*Page*
┄┄┄┄┄┄
We apply one-hot encoding on:

- `city_name`: captures spatial information.
- `weather_main`: general condition is sufficient and easier to interpret.

We drop the first category to avoid multicollinearity.

In [None]:
# One-hot encode reasonable categorical variables
df = pd.get_dummies(df, columns=["city_name", "weather_main"], drop_first=True)

#### 🌅 Step 3: Extract Daylight Signal

The `weather_icon` column indicates whether the observation is during the day (d) or night (n), but we drop it due to high cardinality, besides we found misleading cathegories as `01` or `10` in that feature, so we couldn't  obtain the day (d) - night (n) information from there.

Instead, we encode day/night cycles using the hour feature:

In [None]:
# Adding is_daylight feature
df["is_daylight"] = df["hour"].apply(lambda h: 1 if 7 <= h <= 16 else 0)

- 	This reflects the daylight hours used by OpenWeather, where daylight typically runs from 07:00 to 16:59 UTC.
- This binary feature helps capture differences in energy usage between daytime and nighttime.

In [None]:
# Export the processed DataFrame
# to a CSV file for use in modeling
# df.to_csv("../data/processed/model_ready_features.csv", index=False)

## 📅  1. Time-Based Train/Test Split

To preserve the temporal structure of the time series, we split the data chronologically:
- **Training set**: data before 2018
- **Test set**: data from 2018 onward

In [None]:
# Time-based split
cutoff = "2018-01-01"
train = df[df["datetime"] < cutoff].copy()
test = df[df["datetime"] >= cutoff].copy()

# Feature matrix (drop datetime and target)
target = "total_load_actual"
┄┄┄┄┄┄
*Supplied data*
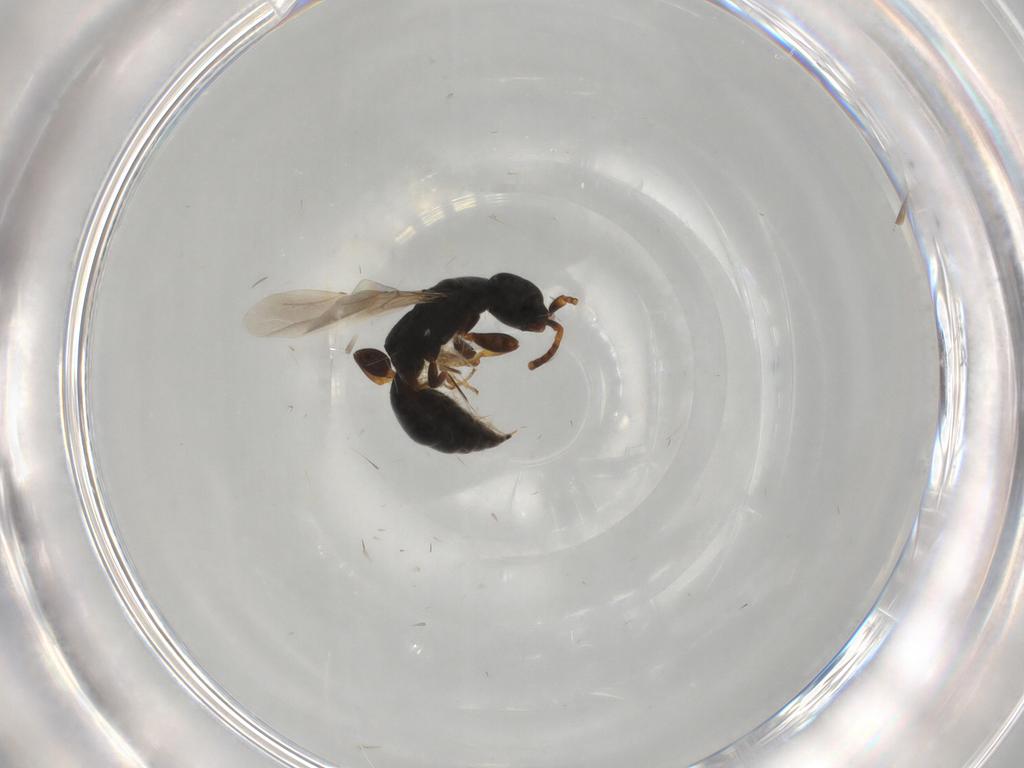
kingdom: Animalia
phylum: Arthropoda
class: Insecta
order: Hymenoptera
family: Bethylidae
┄┄┄┄┄┄
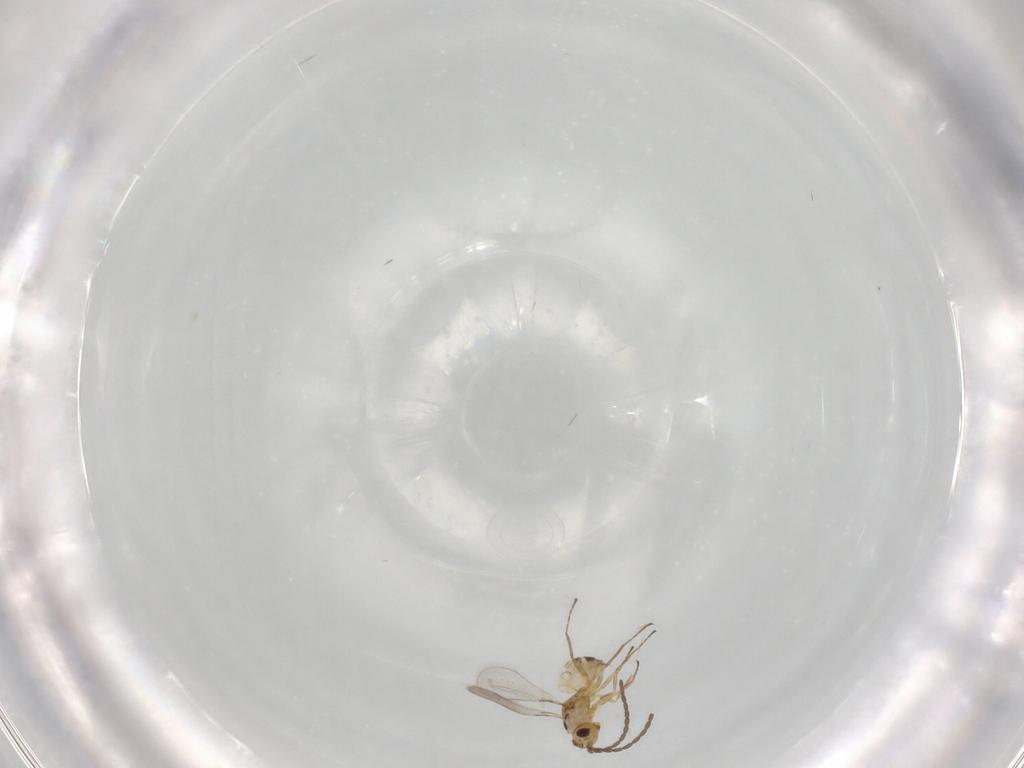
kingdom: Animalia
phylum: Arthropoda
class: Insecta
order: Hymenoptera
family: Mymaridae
┄┄┄┄┄┄
*The tasks*
**1.** In the feature-engineering notebook, rewrite the passage starting at "We apply one-hot" and ending at "information from there.", substituting "perfect collinearity" for "multicollinearity".
**2.** In the feature-engineering notebook, what cutoff date separates the training set from the test set?
**3.** Write the next part of the feature-engineering notebook, picking up after its last line.

*Solved tasks*
**1.**
We apply one-hot encoding on:

- `city_name`: captures spatial information.
- `weather_main`: general condition is sufficient and easier to interpret.

We drop the first category to avoid perfect collinearity.

In [None]:
# One-hot encode reasonable categorical variables
df = pd.get_dummies(df, columns=["city_name", "weather_main"], drop_first=True)

#### 🌅 Step 3: Extract Daylight Signal

The `weather_icon` column indicates whether the observation is during the day (d) or night (n), but we drop it due to high cardinality, besides we found misleading cathegories as `01` or `10` in that feature, so we couldn't  obtain the day (d) - night (n) information from there.

**2.** 2018-01-01

**3.**
features = [col for col in df.columns if col not in ["datetime", target]]

X_train = train[features]
y_train = train[target]

X_test = test[features]
y_test = test[target]

print(f"Train: {X_train.shape}, Test: {X_test.shape}")

## 🧪 2. Model Training & Evaluation

We will train several models and evaluate them using:
- Mean Absolute Error (MAE)
- Root Mean Squared Error (RMSE)
- R² (Coefficient of Determination)

All results will be compared against our previous baseline models.

### 🧮 2.1 Linear Regression

In [None]:
# Initialize and train the model
linreg = LinearRegression()
linreg.fit(X_train, y_train)

# Predict on test set
linreg_preds = linreg.predict(X_test)
linreg_preds = pd.Series(linreg_preds, index=y_test.index)

# Evaluate
evaluate_model(y_test, linreg_preds, "Linear Regression")

### 📈 2.2 Ridge Regression (L2 regularización)

In [None]:
ridge = Ridge(alpha=1.0)  # puedes ajustar alpha después
ridge.fit(X_train, y_train)
ridge_preds = ridge.predict(X_test)

evaluate_model(y_test, ridge_preds, "Ridge Regression")

### 📉 2.3 Lasso Regression (L1 regularización)

In [None]:
lasso = Lasso(alpha=0.1)  # valor típico, ajustable
lasso.fit(X_train, y_train)
lasso_preds = lasso.predict(X_test)
lasso_preds = pd.Series(lasso_preds, index=y_test.index)

evaluate_model(y_test, lasso_preds, "Lasso Regression")

In [None]:
coefs = pd.Series(lasso.coef_, index=X_train.columns)
coefs.sort_values().plot(kind="barh", figsize=(10, 8))
plt.title("Feature Coefficients - Lasso Regression")
set_plot_style()
plt.show()

In [None]:
(lasso.coef_ == 0).sum()

### 🐿️ 2.4 Random Forest Regressor (Tree-based)

This model uses an ensemble of decision trees to learn non-linear relationships between features and the target.

It can capture interactions and hierarchical patterns in the data, and also provides built-in feature importance.

In [None]:
# Initialize and train the model
rf = RandomForestRegressor(n_estimators=100, max_depth=None, random_state=42, n_jobs=-1)
rf.fit(X_train, y_train)

# Predict on test set
rf_preds = rf.predict(X_test)
rf_preds = pd.Series(rf_preds, index=y_test.index)

# Evaluation metrics
evaluate_model(y_test, rf_preds, "Random Forest")

In [None]:
feature_importance = pd.Series(rf.feature_importances_, index=X_train.columns)
top_features = feature_importance.sort_values(ascending=False).head(20)

plt.figure(figsize=(10, 6))
sns.barplot(x=top_features.values, y=top_features.index, palette="viridis")
plt.title("Top 20 Feature Importances – Random Forest")
plt.xlabel("Importance Score")
plt.tight_layout()
plt.show()

In [None]:
X_train = X_train.drop(columns=["total_load_forecast"])
X_test = X_test.drop(columns=["total_load_forecast"])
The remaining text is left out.